Features can be computed and stored to disk in order to train a model on those afterwards. Images need to be in a directory structure as indicated in Organize images.

Either a CLIP or ResNet50 model can be used to compute features. Both can be computed one after another, but not during the same run. In this case, both features will be written to their own column in the datafile that is output. Both feature types cannot be processed in a single command because CLIP is using PyTorch and ResNet50 is using Tensorflow, and importing and using both frameworks is problematic.

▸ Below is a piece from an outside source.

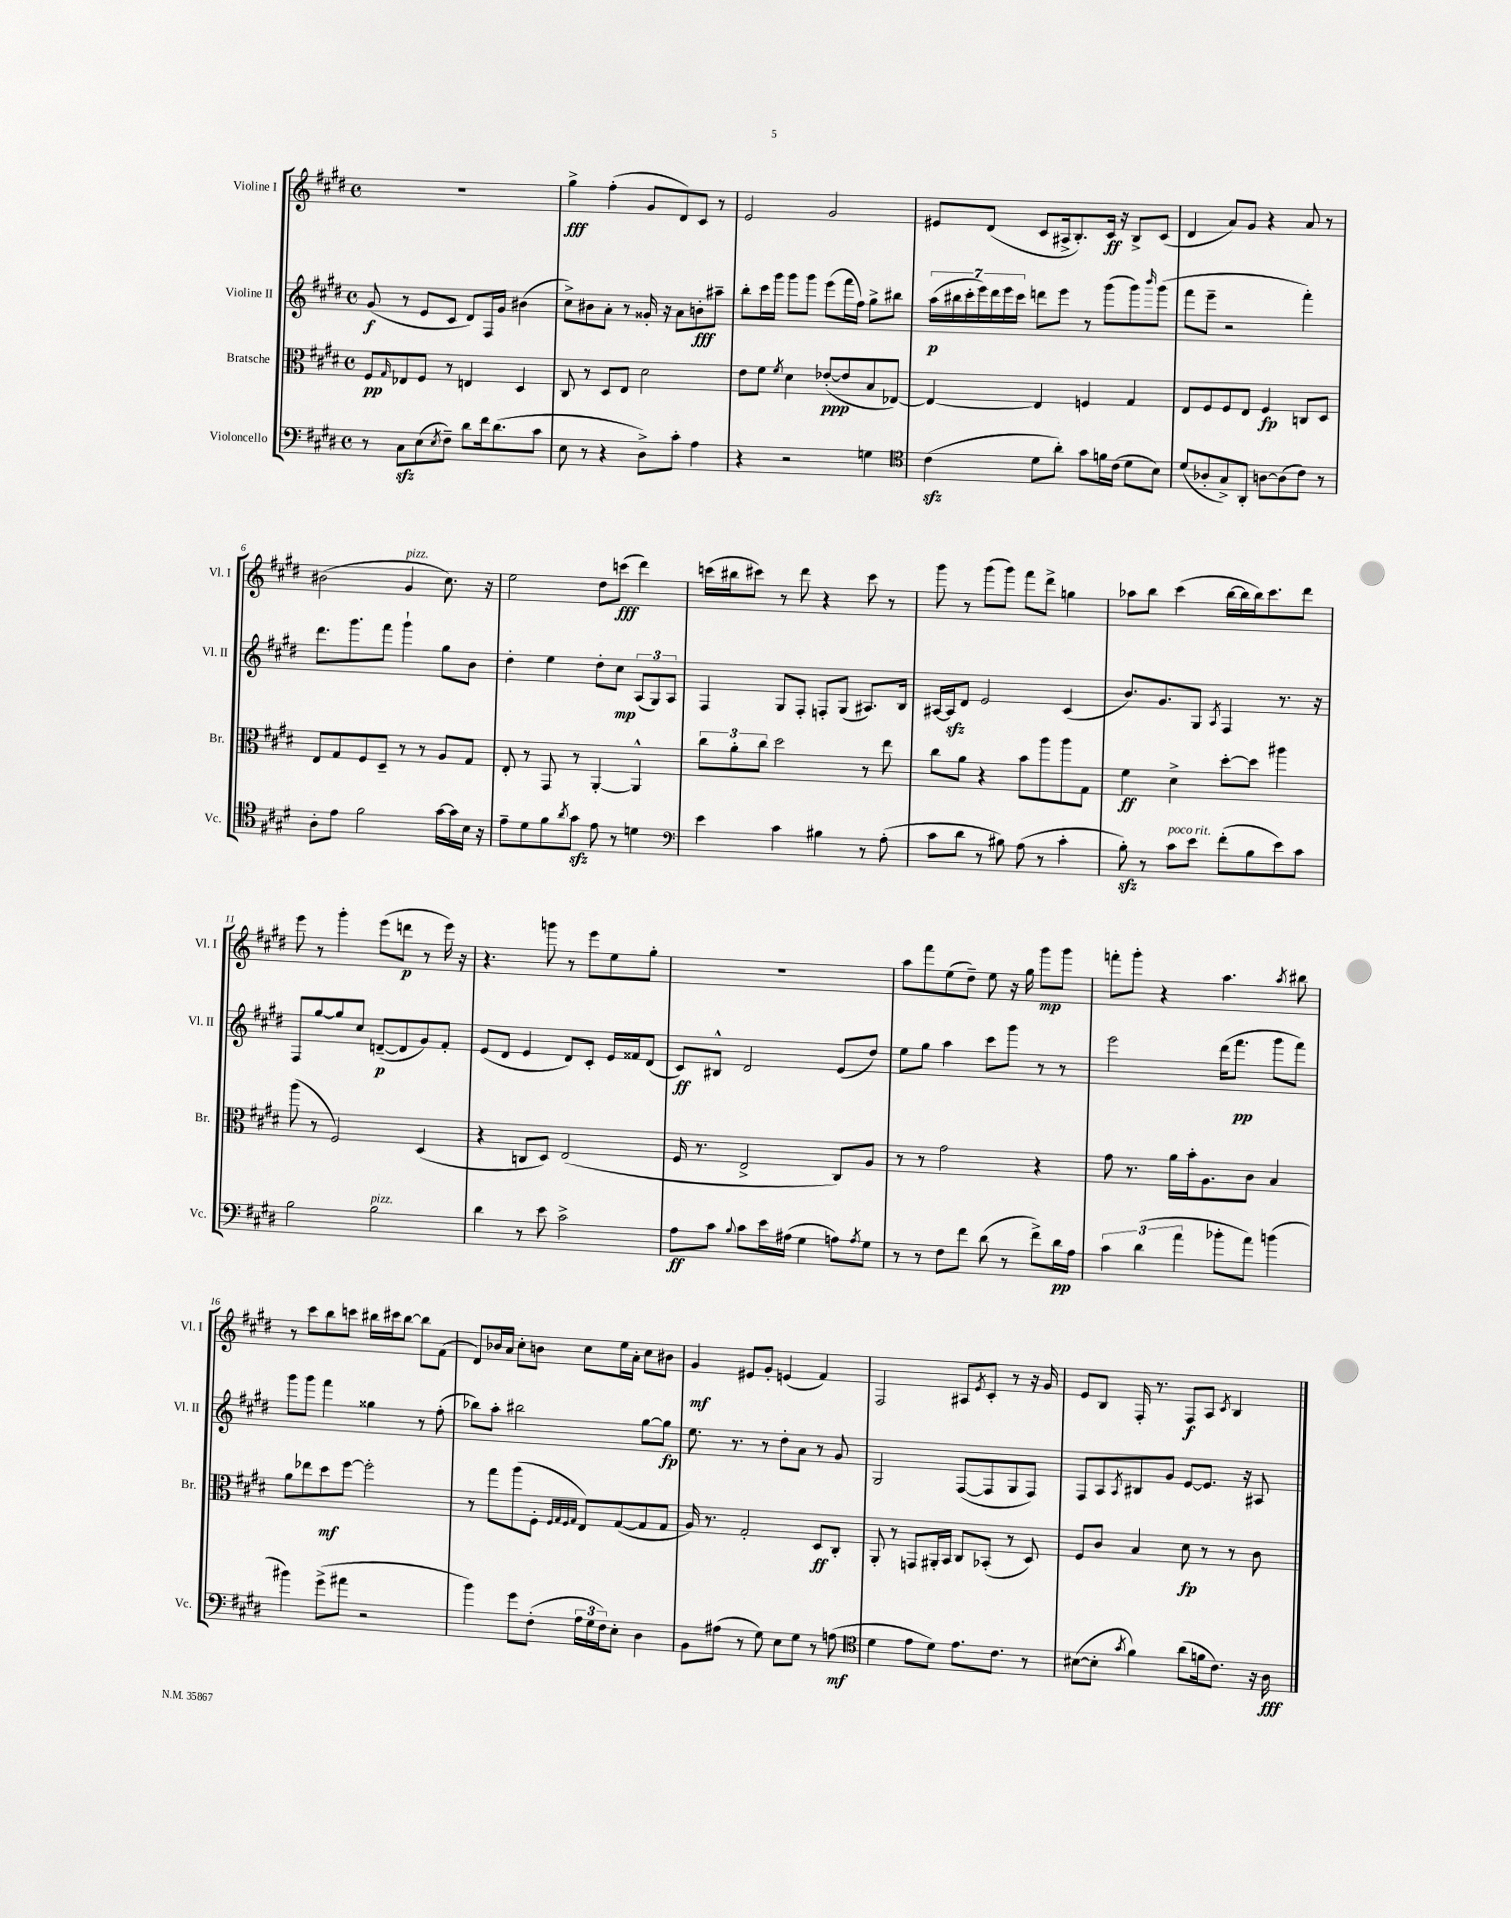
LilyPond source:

Note that precomputing features costs a lot of computation, in the order of a 2-3 seconds per image. This procedure was never optimized given the scope and time budget of the project, as ideally it only has to be run once per image ever. This process could be sped up a little by using a GPU. To fully leverage the GPU however, the script should be adapted to load and process batches of images together in parallel.

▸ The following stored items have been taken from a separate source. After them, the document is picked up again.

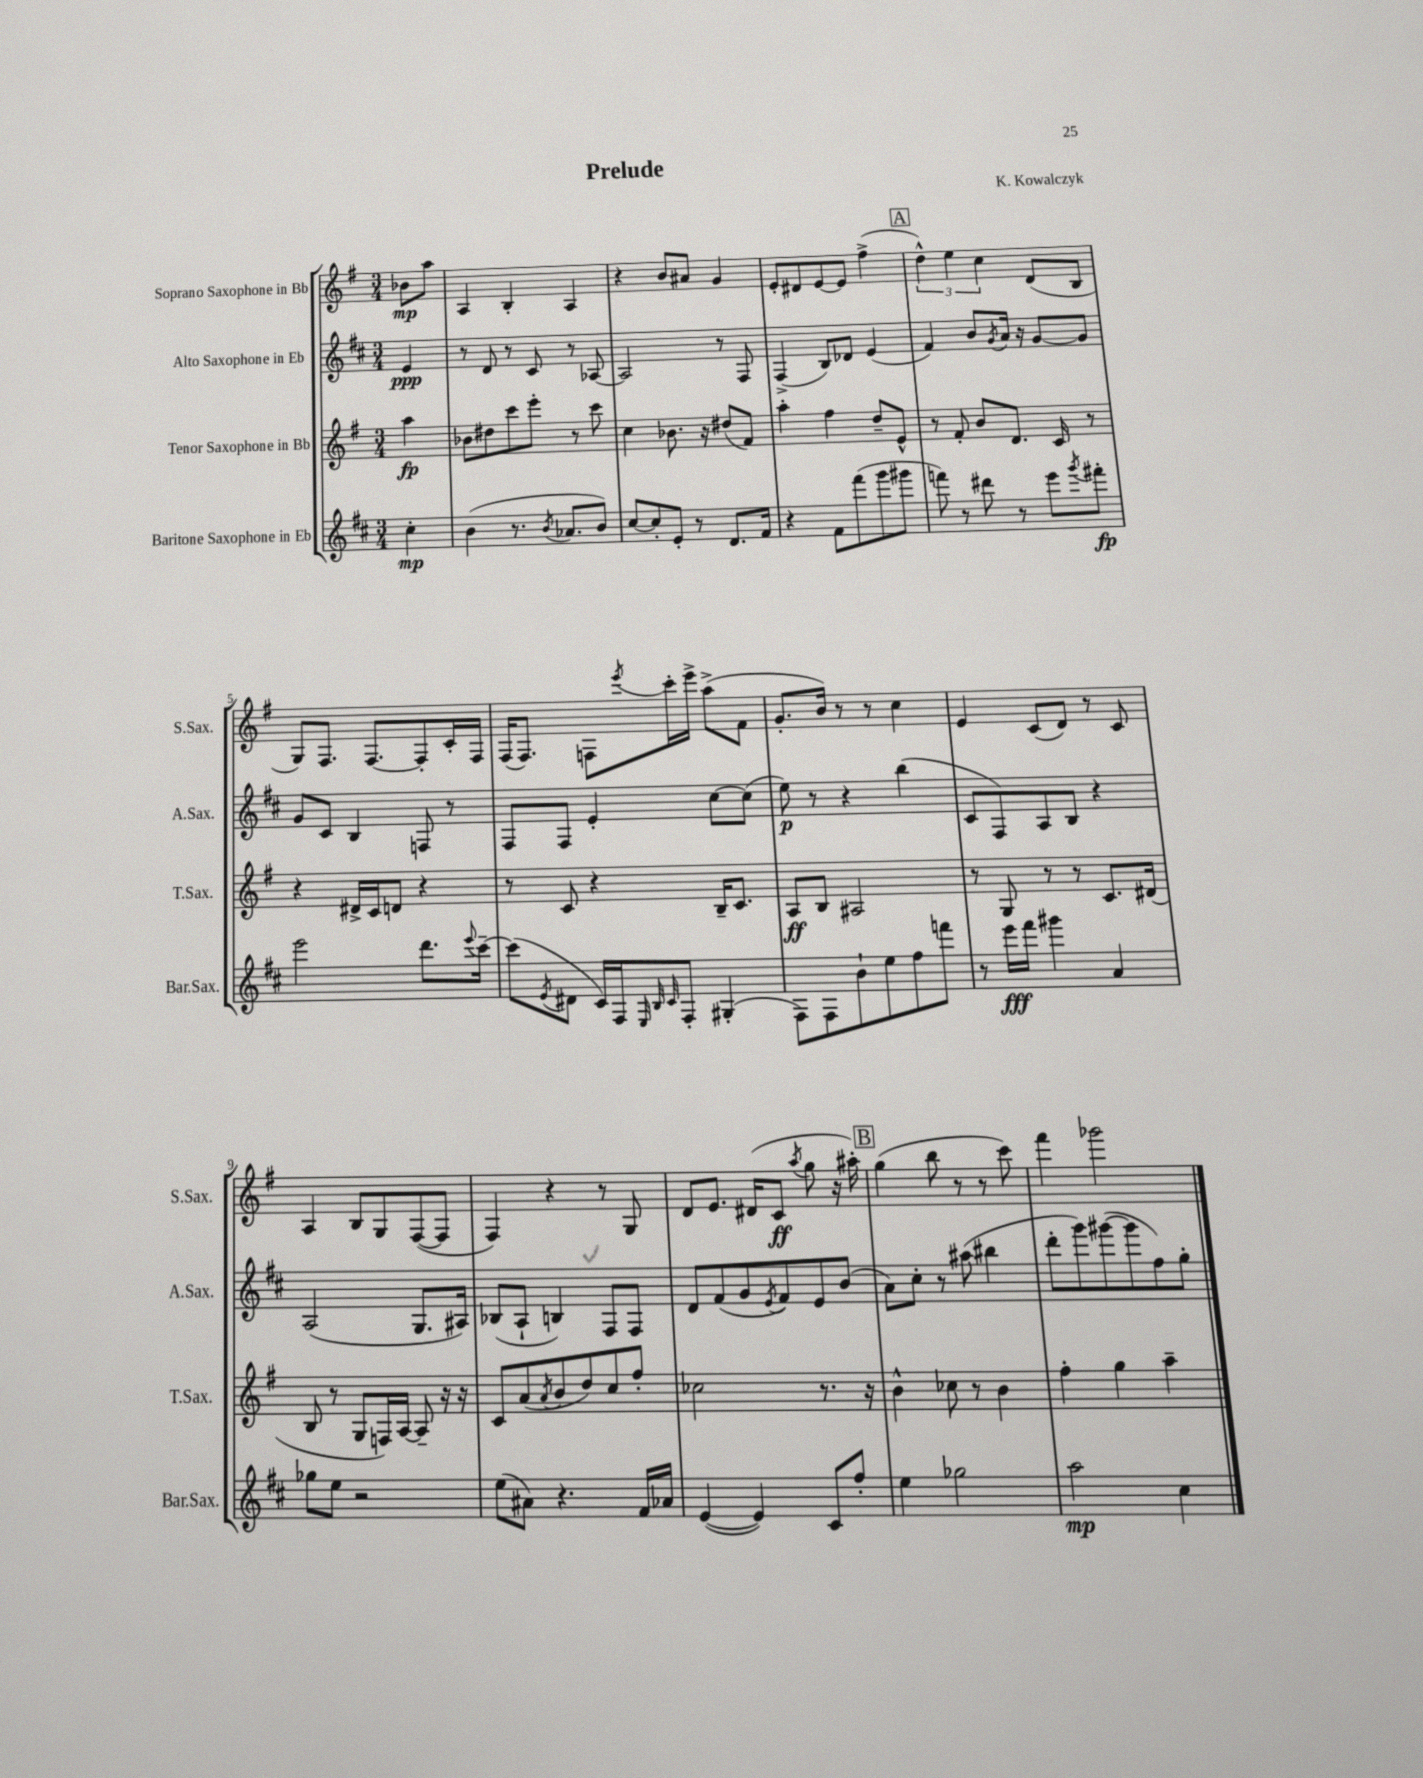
\header { title = "Prelude" composer = "K. Kowalczyk" }
<<
\new StaffGroup <<
\new Staff = "s0" \with { instrumentName = "Soprano Saxophone in Bb" shortInstrumentName = "S.Sax." } {
    \clef treble \key g \major \numericTimeSignature \time 3/4 \partial 4
    bes'8\mp a''8 |
    a4 b4-. a4 |
    r4 b'8 ais'8 g'4 |
    e'8-. dis'8 e'8~ e'8 fis''4->( |
    \mark \markup { \box "A" } \tuplet 3/2 { d''4-^) e''4 c''4 } d'8( b8 |
    g8) fis8. fis8.~ fis8-. c'16-. fis16 |
    fis16( fis8.) f8 \acciaccatura { e'''8 } c'''16-. e'''16-> a''8->( fis'8 |
    g'8.-. b'16) r8 r8 c''4 |
    e'4 c'8( d'8) r8 c'8 |
    a4 b8 g8 fis8~( fis8 |
    fis4) r4 r8 g8 |
    d'8 e'8. dis'16( c'8\ff \acciaccatura { a''8 } g''8 r16 ais''16-.) |
    \mark \markup { \box "B" } g''4( b''8 r8 r8 c'''8) |
    fis'''4 ges'''2 \bar "|." |
}
\new Staff = "s1" \with { instrumentName = "Alto Saxophone in Eb" shortInstrumentName = "A.Sax." } {
    \clef treble \key d \major \numericTimeSignature \time 3/4 \partial 4
    e'4\ppp |
    r8 d'8 r8 cis'8 r8 aes8~ |
    aes2 r8 fis8 |
    fis4->( b8) des'8 e'4( |
    \mark \markup { \box "A" } fis'4) b'8 \acciaccatura { g'8 } a'16 r16 g'8~ g'8 |
    g'8 cis'8 b4 f8 r8 |
    fis8 fis8 e'4-. cis''8~ cis''8( |
    e''8\p) r8 r4 b''4( |
    cis'8 fis8) a8 b8 r4 |
    a2( g8. ais16) |
    bes8( a8-! b4) fis8 fis8 |
    d'8 fis'8( g'8 \acciaccatura { e'8 } fis'8) e'8 b'8( |
    \mark \markup { \box "B" } a'8) cis''8-. r8 ais''8( bis''4 |
    d'''8-. g'''8) gis'''8~( gis'''8 fis''8) g''8-. \bar "|." |
}
\new Staff = "s2" \with { instrumentName = "Tenor Saxophone in Bb" shortInstrumentName = "T.Sax." } {
    \clef treble \key g \major \numericTimeSignature \time 3/4 \partial 4
    a''4\fp |
    bes'8 dis''8 c'''8 e'''8-. r8 c'''8 |
    c''4 bes'8. r16 dis''8( fis'8) |
    a''4-. fis''4 d''8-- e'8-^ |
    \mark \markup { \box "A" } r8 fis'8-. b'8 d'8. c'16 r8 |
    r4 dis'16-> c'16 d'8 r4 |
    r8 c'8 r4 b16-- c'8. |
    a8\ff b8 ais2 |
    r8 g8 r8 r8 c'8. dis'16( |
    b8 r8 g8 f16) a16~ a8-- r16 r16 |
    c'8 a'8( \acciaccatura { a'8 } b'8 d''8) c''8 fis''8-. |
    ces''2 r8. r16 |
    \mark \markup { \box "B" } b'4-^ ces''8 r8 b'4 |
    fis''4-. g''4 a''4-- \bar "|." |
}
\new Staff = "s3" \with { instrumentName = "Baritone Saxophone in Eb" shortInstrumentName = "Bar.Sax." } {
    \clef treble \key d \major \numericTimeSignature \time 3/4 \partial 4
    cis''4-.\mp |
    b'4( r8. \acciaccatura { b'8 } aes'8. b'8) |
    cis''8~ cis''8-. e'8-. r8 d'8. fis'16 |
    r4 fis'8 fis'''8( g'''8 gis'''8 |
    \mark \markup { \box "A" } f'''8) r8 dis'''8 r8 e'''8 \acciaccatura { g'''8 } fis'''8-.\fp |
    e'''2 d'''8. \appoggiatura { e'''8 } cis'''16~-- |
    cis'''8( \acciaccatura { e'8 } dis'8 cis'16) fis16 \grace { e32 b32 cis'32 } fis8-. gis4-.( |
    fis8) fis8 b'8-! e''8 fis''8 f'''8 |
    r8 e'''16\fff fis'''16 gis'''4 a'4 |
    ges''8 e''8 r2 |
    e''8( ais'8) r4. fis'16 aes'16 |
    e'4~( e'4) cis'8 fis''8-. |
    \mark \markup { \box "B" } e''4 ges''2 |
    a''2\mp cis''4 \bar "|." |
}
>>
>>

python save_clip_and_resnet_features.py --data_base_path my_data_folder/ --model clip

Images will be read from the directory structure under the given folder. Features will be stored in a pickled dataframes in files train.pk, validation.pk and test.pk in the given folder.

Train model using precomputed CLIP features

A random forest classifier can be trained on precomputed CLIP features. To do so run:

python train_random_forest_on_precomputed_features.py --data_base_path=my_data_folder/ --number_of_trees=50

or append > output.txt if the output needs to be stored in a text file instead of printed to screen.

This will train a classifier, score it using a validation set, print the scores to screen (or to a text file) and save the model in the data folder.

train model using precomputed ResNet50 features

A neural network classifier can be trained on the precomputed ResNet50 features (or CLIP features, or both types combined). To do this, run:

python train_on_precomputed_features.py --data_base_path=data_folder/ --batch_size=32 --feature_type=clip --learning_rate=0.0001 --dropout_rate=0 --epochs=500 --lr_decay=0

This will train a model and save it to disk. Note the hyperparameters learning_rate, dropout_rate, epochs and lr_decay. Their explanations are outside the scope of this text but can be found in deep learning tutorials. The model will be written into a folder containing several files. The model can be validated using the notebook performance_fine_tune_clip.ipynb.

Clip zero shot classifier

Using CLIP from openAI, we can do zero-shot classification, meaning that we don't use any training data. This classifier has the worst classification performance by far, but it is amazing that it sort of works at all given the absence of any training on our dataset. See notebook performance_clip_zero_shot.ipynb.

Train resnet50 on images (inefficient)

A model can be trained directly on the images using a ResNet50 model as a basis. This gives options for fine tuning of the ResNet50 model or using on-the-fly augmentation of images. Neither fine tuning or image augmentation was performed/implemented within this project, so running this doesn't have any benefits over the other options. For this option, using a GPU is highly recommended.

train_model_on_features.py --batch_size=16 --data_base_path=data_folder/ --dropout_rate=0.95 --epochs=50 --learning_rate=0.0003 --lr_decay=0.0001 --use_augmentation=False

Several model files will be saved to a into a folder. The model can be validated using the notebook performance_fine_tuned_resnet.ipynb.

Where is the best model?

The best performing model is stored in ./clip_features_model_kf5cnvvi. It is a small neural network trained on precomputed clip features. To run it on a new image you first need to precompute features from the image using clip. Then the model can be run using those features as done in performance_fine_tune_clip.ipynb.